Do Machines and Humans Focus on Similar Code? Exploring Explainability
of Large Language Models in Code Summarization
- URL: http://arxiv.org/abs/2402.14182v1
- Date: Thu, 22 Feb 2024 00:01:02 GMT
- Title: Do Machines and Humans Focus on Similar Code? Exploring Explainability
of Large Language Models in Code Summarization
- Authors: Jiliang Li, Yifan Zhang, Zachary Karas, Collin McMillan, Kevin Leach,
Yu Huang
- Abstract summary: We report negative results from our investigation of explainability of language models in code summarization through the lens of human comprehension.
We employ a state-of-the-art model-agnostic, black-box, perturbation-based approach, SHAP, to identify which code tokens influence that generation of summaries.
Our study highlights an inability to align human focus with SHAP-based model focus measures.

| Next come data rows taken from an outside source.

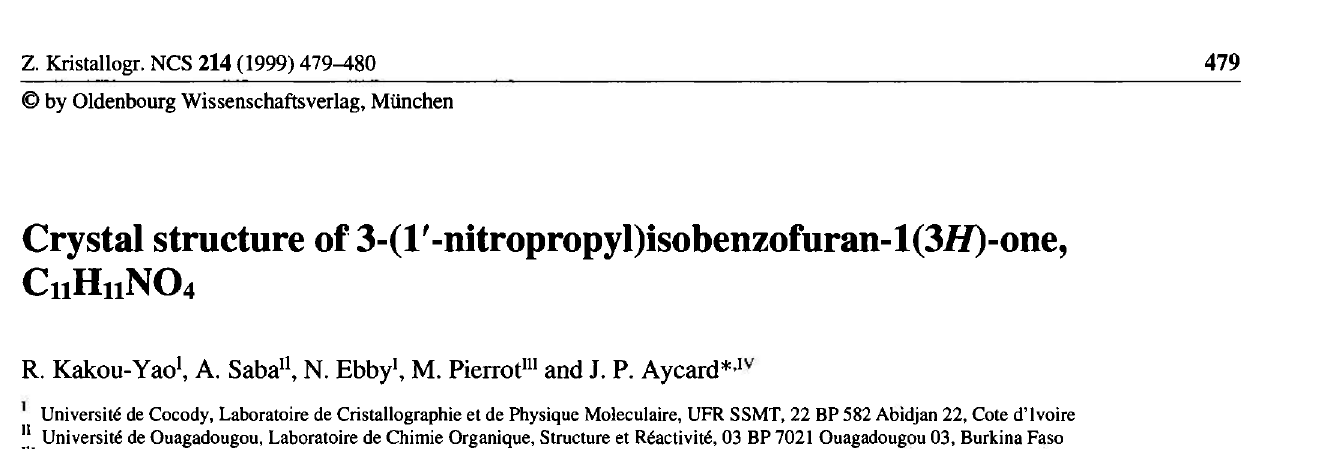
Table 1. Data collection and handling.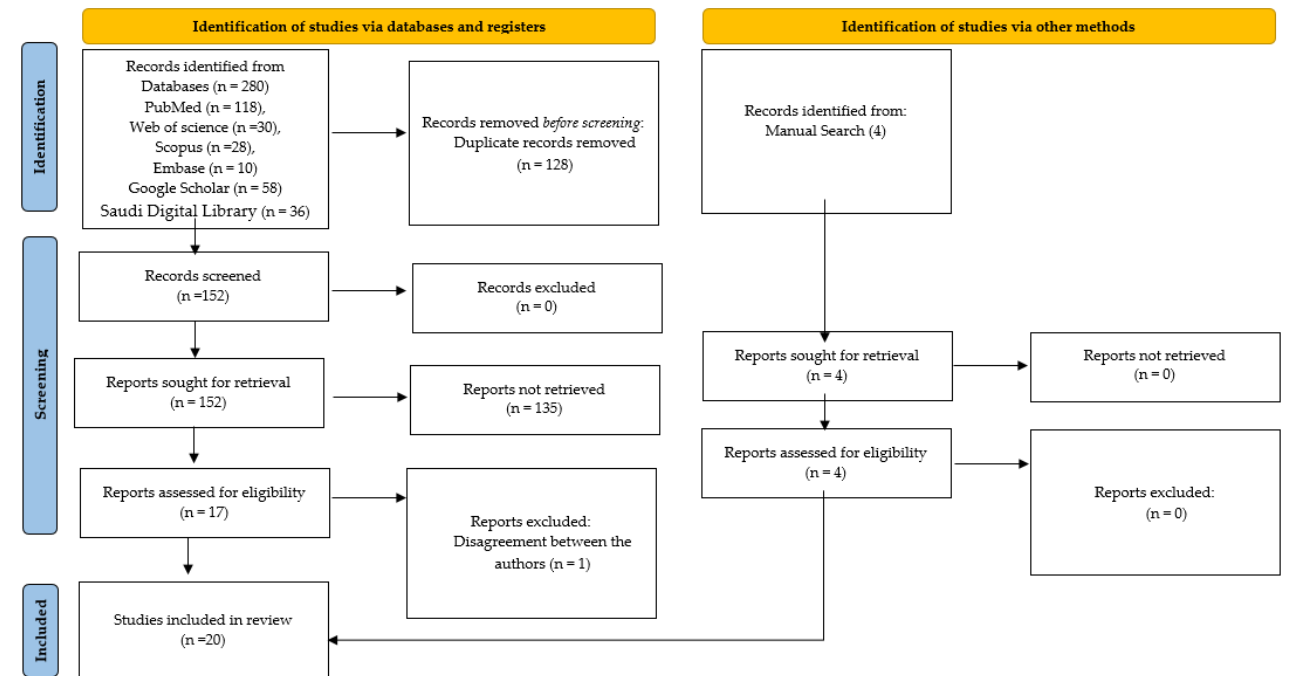
Figure 1. PRISMA flow chart for screening and selection of articles.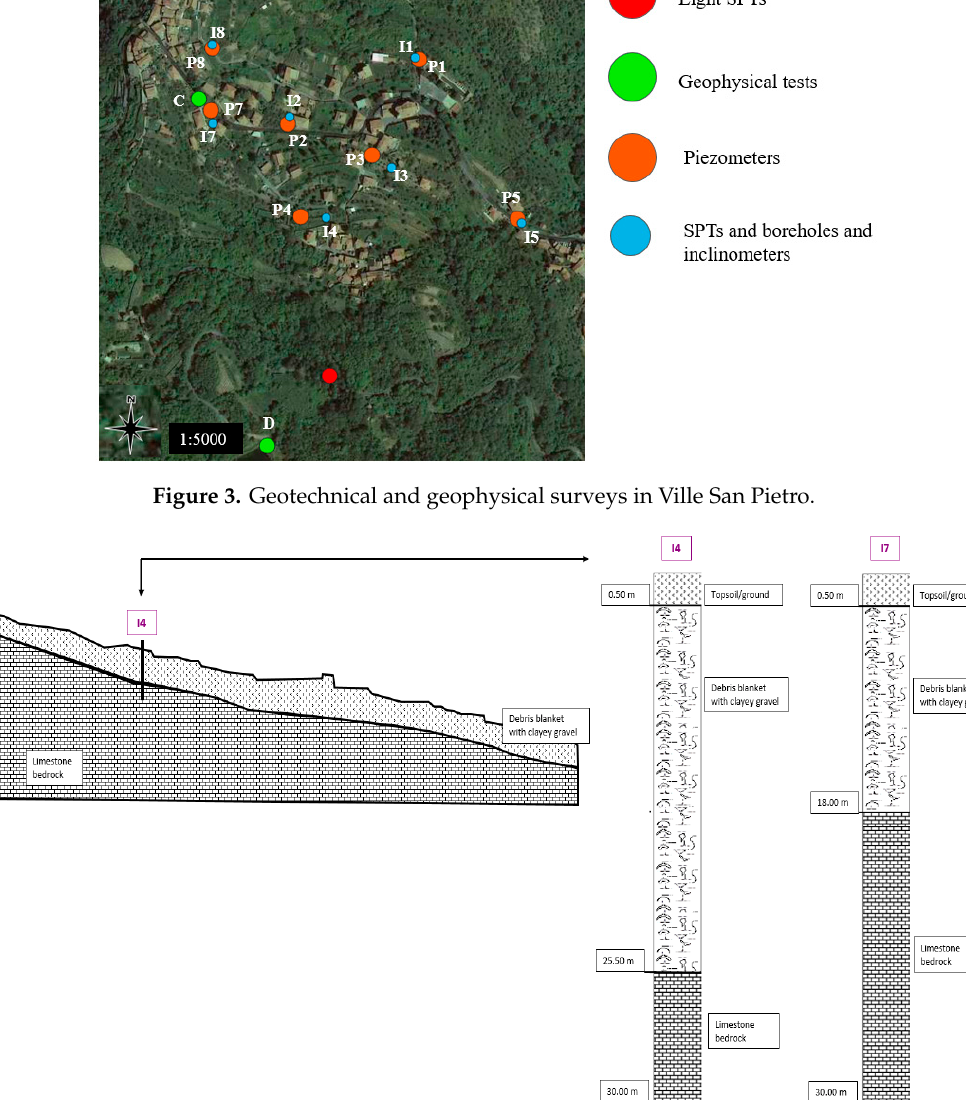
Figure 4. Stratigraphy profile and boreholes at I4 and I7.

- Score: 10.201463330812167
- License: http://creativecommons.org/licenses/by/4.0/
- Abstract: Recent language models have demonstrated proficiency in summarizing source
code. However, as in many other domains of machine learning, language models of
code lack sufficient explainability. Informally, we lack a formulaic or
intuitive understanding of what and how models learn from code. Explainability
of language models can be partially provided if, as the models learn to produce
higher-quality code summaries, they also align in deeming the same code parts
important as those identified by human programmers. In this paper, we report
negative results from our investigation of explainability of language models in
code summarization through the lens of human comprehension. We measure human
focus on code using eye-tracking metrics such as fixation counts and duration
in code summarization tasks. To approximate language model focus, we employ a
state-of-the-art model-agnostic, black-box, perturbation-based approach, SHAP
(SHapley Additive exPlanations), to identify which code tokens influence that
generation of summaries. Using these settings, we find no statistically
significant relationship between language models' focus and human programmers'
attention. Furthermore, alignment between model and human foci in this setting
does not seem to dictate the quality of the LLM-generated summaries. Our study
highlights an inability to align human focus with SHAP-based model focus
measures. This result calls for future investigation of multiple open questions
for explainable language models for code summarization and software engineering
tasks in general, including the training mechanisms of language models for
code, whether there is an alignment between human and model attention on code,
whether human attention can improve the development of language models, and
what other model focus measures are appropriate for improving explainability.